=== Work to be completed ===
Could you show all lines in the entries below that contain the string "klímu"?

=== The data ===
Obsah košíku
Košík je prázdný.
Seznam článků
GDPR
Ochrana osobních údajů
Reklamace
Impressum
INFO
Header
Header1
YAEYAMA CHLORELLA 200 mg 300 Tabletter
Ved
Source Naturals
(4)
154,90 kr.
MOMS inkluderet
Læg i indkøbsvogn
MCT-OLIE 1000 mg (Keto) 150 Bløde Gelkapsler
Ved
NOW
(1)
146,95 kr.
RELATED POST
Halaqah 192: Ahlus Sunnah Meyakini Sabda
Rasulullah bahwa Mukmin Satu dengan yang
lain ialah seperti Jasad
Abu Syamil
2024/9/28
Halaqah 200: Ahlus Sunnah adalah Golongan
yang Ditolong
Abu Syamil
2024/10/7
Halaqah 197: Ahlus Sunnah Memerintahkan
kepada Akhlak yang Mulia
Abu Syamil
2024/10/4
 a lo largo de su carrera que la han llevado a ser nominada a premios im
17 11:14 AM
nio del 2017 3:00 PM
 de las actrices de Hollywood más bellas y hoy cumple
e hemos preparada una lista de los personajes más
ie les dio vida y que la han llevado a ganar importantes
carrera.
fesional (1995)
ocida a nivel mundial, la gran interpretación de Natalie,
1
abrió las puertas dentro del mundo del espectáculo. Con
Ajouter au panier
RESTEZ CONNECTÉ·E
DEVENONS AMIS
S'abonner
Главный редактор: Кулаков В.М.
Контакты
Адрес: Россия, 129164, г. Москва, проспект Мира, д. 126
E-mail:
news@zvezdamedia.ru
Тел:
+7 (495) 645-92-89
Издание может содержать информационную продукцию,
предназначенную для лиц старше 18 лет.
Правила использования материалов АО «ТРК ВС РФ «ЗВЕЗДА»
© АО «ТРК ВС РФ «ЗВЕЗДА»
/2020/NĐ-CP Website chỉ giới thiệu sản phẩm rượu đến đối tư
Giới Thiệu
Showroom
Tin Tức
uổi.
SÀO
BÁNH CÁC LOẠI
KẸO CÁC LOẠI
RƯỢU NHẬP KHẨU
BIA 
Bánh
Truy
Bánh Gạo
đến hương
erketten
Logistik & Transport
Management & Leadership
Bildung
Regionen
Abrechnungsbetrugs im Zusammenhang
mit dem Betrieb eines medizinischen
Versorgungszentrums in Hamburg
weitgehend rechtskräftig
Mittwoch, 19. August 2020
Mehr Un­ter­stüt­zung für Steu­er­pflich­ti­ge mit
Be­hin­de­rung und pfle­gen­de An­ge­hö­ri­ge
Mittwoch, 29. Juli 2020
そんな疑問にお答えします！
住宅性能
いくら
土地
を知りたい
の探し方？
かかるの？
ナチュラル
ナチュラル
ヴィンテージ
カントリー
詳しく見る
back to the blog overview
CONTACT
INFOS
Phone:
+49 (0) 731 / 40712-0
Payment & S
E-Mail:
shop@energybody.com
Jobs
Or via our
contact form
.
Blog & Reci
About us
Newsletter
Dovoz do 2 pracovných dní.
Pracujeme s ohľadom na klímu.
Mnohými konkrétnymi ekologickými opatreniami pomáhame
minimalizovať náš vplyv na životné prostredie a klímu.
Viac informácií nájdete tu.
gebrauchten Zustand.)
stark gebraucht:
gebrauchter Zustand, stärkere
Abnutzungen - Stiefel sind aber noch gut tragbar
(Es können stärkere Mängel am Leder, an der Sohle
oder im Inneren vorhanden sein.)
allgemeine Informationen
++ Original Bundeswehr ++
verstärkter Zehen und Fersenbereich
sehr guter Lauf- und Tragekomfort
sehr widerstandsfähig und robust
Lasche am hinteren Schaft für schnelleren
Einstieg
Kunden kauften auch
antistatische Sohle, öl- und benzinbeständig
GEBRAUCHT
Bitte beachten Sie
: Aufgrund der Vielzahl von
* * *
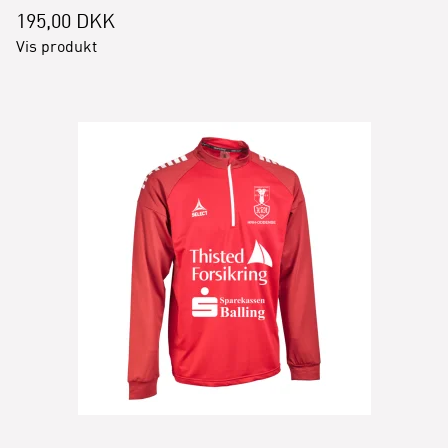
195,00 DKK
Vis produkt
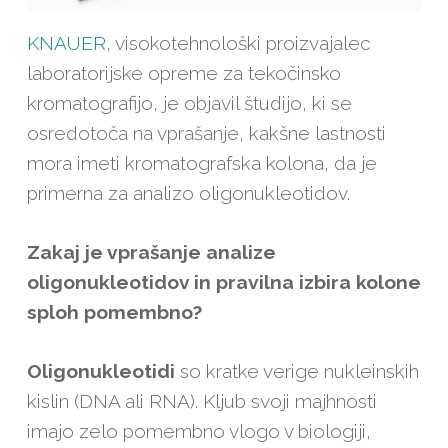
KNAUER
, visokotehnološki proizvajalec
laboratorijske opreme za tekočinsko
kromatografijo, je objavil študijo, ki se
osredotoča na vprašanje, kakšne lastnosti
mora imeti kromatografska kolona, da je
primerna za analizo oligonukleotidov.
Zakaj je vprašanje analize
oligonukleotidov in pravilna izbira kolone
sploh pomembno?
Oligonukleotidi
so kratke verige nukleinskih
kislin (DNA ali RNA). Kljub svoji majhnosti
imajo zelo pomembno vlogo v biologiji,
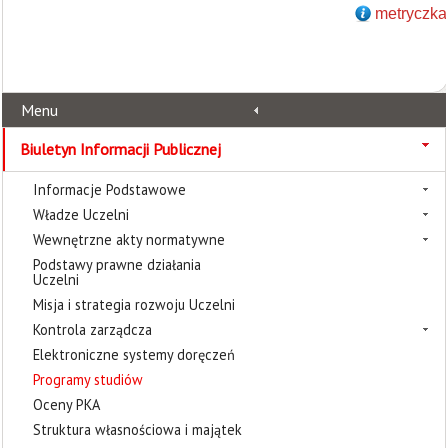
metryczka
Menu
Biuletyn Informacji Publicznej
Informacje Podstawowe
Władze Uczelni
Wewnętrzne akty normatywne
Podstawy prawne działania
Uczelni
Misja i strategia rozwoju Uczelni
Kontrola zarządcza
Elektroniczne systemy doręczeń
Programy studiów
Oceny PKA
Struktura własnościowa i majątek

=== Solution for this task ===
Pracujeme s ohľadom na klímu.
minimalizovať náš vplyv na životné prostredie a klímu.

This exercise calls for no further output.